He warned me when we started dating that he gets affected by SAD really badly, and that in the past he’s ghosted everyone he’s close to and is only able to maintain more superficial friendships until he’s better. That seems to check out, he’d been ghosting his best friend for weeks before he withdrew from me. Neither me nor his best friend are in his country at the moment, and he recently moved so I can’t just go and knock on his door and demand he let me sit with him 🥲
We had a long chat at the start of this episode after he disappeared for a couple of days, and he expressed that he loves so much about me and wants to be healthier with me, but didn’t know how long that will take. I’ve got similar mental health problems and have navigated a new relationship during an episode before, so I told him I wasn’t going to leave him during this.
There was then a couple of weeks of very, VERY bare minimum communication, like often he’d send a good morning/good night and that was it. We’re now up to a detailed text about our days and he’s sharing some of his feelings again, which is great! He’s also been consistently initiating the daily texting for the last 2 weeks.

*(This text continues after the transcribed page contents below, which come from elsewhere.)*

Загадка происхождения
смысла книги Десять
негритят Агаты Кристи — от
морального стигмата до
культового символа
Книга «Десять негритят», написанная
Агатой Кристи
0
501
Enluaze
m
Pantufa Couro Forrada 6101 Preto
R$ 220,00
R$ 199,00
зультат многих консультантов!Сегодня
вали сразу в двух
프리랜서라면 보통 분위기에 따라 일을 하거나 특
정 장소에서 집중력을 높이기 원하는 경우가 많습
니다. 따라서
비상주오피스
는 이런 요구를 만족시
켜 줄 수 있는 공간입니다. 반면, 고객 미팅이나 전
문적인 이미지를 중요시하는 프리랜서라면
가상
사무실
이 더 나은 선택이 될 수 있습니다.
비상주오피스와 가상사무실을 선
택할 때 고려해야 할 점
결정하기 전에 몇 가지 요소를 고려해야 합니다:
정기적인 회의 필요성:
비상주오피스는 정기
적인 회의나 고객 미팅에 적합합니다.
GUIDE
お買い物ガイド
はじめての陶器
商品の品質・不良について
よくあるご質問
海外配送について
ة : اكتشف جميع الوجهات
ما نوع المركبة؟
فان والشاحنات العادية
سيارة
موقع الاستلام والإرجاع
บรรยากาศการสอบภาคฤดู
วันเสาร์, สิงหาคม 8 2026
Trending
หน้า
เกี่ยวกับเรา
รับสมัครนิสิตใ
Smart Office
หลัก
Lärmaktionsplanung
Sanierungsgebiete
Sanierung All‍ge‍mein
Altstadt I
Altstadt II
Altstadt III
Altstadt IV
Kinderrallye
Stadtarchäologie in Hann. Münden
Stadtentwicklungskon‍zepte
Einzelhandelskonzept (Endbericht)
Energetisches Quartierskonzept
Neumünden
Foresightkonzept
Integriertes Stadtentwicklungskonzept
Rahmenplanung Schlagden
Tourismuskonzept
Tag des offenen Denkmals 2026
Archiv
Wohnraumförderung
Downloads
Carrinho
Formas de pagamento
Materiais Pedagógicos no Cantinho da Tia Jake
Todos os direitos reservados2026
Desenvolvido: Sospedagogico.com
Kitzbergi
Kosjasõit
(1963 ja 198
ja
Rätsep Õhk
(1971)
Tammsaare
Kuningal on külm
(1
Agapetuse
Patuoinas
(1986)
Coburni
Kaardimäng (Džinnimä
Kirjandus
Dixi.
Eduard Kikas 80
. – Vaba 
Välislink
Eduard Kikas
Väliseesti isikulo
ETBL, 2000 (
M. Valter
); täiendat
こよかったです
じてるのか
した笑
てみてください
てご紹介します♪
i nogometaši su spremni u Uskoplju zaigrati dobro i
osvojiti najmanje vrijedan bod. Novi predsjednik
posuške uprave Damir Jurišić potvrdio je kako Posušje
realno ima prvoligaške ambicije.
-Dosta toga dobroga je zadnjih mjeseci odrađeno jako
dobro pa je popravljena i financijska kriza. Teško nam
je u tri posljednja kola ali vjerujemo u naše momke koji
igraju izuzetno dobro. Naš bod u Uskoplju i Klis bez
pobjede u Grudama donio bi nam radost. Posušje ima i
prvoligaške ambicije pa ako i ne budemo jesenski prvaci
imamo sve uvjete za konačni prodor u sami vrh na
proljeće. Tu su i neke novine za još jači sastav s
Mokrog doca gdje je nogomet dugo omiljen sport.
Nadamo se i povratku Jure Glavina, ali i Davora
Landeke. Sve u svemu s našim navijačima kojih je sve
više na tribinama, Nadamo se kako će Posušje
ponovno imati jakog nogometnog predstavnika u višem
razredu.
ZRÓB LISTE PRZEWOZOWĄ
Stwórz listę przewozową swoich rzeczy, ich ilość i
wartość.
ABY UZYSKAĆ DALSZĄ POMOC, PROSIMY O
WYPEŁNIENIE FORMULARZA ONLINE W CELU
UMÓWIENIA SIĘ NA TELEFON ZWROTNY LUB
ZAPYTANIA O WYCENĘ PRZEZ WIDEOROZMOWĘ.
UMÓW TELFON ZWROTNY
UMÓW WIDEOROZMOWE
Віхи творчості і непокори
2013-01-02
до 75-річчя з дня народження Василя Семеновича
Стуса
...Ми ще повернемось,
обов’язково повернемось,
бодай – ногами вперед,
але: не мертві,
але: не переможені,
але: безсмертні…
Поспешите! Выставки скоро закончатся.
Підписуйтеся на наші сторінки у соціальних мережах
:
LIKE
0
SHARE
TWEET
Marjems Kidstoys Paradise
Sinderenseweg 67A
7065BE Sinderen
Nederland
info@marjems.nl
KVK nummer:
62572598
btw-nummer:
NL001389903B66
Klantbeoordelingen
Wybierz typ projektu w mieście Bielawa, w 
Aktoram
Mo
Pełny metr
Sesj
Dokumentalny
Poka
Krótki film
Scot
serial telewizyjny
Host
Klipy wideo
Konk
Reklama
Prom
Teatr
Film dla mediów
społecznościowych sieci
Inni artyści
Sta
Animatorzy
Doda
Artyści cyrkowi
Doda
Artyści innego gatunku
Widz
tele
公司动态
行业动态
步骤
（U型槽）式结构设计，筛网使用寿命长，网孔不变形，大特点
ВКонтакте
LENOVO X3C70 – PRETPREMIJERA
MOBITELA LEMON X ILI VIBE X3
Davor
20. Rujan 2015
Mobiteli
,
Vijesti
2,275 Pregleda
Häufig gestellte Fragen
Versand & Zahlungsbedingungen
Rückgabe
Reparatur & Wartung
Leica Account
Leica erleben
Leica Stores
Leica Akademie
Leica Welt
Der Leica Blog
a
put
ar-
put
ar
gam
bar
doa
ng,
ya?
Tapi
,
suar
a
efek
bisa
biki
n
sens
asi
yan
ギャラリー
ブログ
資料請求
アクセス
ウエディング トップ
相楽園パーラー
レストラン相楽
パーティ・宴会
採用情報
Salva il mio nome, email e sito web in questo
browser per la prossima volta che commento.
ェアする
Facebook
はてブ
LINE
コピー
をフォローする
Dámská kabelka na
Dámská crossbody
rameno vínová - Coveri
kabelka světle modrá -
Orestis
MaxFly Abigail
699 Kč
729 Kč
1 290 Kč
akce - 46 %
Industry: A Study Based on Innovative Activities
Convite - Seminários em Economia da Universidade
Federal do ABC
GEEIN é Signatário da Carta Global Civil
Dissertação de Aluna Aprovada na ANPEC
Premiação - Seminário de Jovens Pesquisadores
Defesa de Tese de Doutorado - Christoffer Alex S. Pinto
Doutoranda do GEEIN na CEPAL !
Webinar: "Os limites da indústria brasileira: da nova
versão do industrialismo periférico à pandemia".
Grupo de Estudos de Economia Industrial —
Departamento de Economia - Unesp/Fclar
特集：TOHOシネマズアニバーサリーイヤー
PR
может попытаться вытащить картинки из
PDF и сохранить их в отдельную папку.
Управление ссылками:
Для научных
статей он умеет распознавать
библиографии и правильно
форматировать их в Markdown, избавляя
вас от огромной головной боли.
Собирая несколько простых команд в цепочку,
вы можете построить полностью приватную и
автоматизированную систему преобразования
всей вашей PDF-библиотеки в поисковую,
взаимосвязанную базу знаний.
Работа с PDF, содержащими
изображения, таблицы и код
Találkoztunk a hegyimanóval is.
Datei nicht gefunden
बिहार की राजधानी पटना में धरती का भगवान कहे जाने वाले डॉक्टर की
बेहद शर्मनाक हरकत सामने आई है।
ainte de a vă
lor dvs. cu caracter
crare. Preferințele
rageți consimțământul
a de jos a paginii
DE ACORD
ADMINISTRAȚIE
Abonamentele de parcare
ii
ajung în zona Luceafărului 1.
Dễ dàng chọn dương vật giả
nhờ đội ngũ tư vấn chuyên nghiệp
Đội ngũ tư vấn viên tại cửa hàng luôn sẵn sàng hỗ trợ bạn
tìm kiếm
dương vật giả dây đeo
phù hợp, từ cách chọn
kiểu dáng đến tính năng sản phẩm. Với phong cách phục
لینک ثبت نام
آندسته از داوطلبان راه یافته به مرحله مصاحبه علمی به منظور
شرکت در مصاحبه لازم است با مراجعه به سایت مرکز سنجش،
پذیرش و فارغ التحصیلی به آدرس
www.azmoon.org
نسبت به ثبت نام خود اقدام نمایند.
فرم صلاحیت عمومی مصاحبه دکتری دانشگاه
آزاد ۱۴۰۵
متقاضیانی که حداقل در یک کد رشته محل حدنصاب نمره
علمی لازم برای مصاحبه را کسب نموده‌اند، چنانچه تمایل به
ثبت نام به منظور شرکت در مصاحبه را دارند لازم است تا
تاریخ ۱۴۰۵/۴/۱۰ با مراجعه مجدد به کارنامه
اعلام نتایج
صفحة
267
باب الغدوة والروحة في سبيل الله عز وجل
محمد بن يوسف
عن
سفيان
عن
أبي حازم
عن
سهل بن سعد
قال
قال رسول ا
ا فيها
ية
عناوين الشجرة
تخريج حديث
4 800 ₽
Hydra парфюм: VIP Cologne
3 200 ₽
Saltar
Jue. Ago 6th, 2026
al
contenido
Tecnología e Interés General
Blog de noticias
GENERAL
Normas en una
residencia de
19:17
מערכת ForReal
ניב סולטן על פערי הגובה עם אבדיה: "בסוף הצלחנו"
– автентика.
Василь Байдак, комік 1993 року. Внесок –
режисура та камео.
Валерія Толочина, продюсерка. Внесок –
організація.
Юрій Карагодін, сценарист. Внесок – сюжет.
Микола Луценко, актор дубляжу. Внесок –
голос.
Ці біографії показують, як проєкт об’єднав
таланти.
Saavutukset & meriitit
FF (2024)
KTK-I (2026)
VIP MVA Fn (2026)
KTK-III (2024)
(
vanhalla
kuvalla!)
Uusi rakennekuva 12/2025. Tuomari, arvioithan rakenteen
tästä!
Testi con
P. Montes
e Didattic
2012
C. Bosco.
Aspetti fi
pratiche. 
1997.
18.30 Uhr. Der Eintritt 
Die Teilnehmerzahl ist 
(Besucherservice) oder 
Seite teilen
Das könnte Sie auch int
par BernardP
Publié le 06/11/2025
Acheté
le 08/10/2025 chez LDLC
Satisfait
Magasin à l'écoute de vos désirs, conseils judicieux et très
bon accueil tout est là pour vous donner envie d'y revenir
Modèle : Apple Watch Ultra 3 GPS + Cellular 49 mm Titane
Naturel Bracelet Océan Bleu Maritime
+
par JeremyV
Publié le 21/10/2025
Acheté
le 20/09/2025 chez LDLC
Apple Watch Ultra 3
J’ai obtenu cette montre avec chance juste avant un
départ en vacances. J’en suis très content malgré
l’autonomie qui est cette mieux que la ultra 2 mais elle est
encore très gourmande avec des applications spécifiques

We had said we’d talk about his progress this month when he was back from Bali, and while he wasn’t able to do that because his job was overwhelming (healthcare is mad as a job and winter is the worst time of year for it, this wasn’t unexpected), he did tell me that he was struggling and what he needed in order to do it (to be in a calmer time, which is fair). He didn’t pull away at all after this conversation, which is positive.
The problem is, I’m now terrified. At the start of this it really felt like he was gone. And then it felt like he was going to disappear. But now that he’s engaging again and we’re making progress (slow n steady wins the race), I don’t know what to do with myself. It’s almost like now there’s tangible hope, there’s something to lose again. I don’t think he’s going to leave, in my mind he would’ve done that by now if it was going to happen, but things being okay is a very foreign concept to me (well, both of us, but I can’t speak for what’s in his head right now).
I’ve worked through a LOT of stuff during this time to be able to meet my own needs, and he’s been insanely respectful and mature and told me that he wants me to do whatever I need during this situation which has helped!
Has anyone got any words of advice for how to handle this?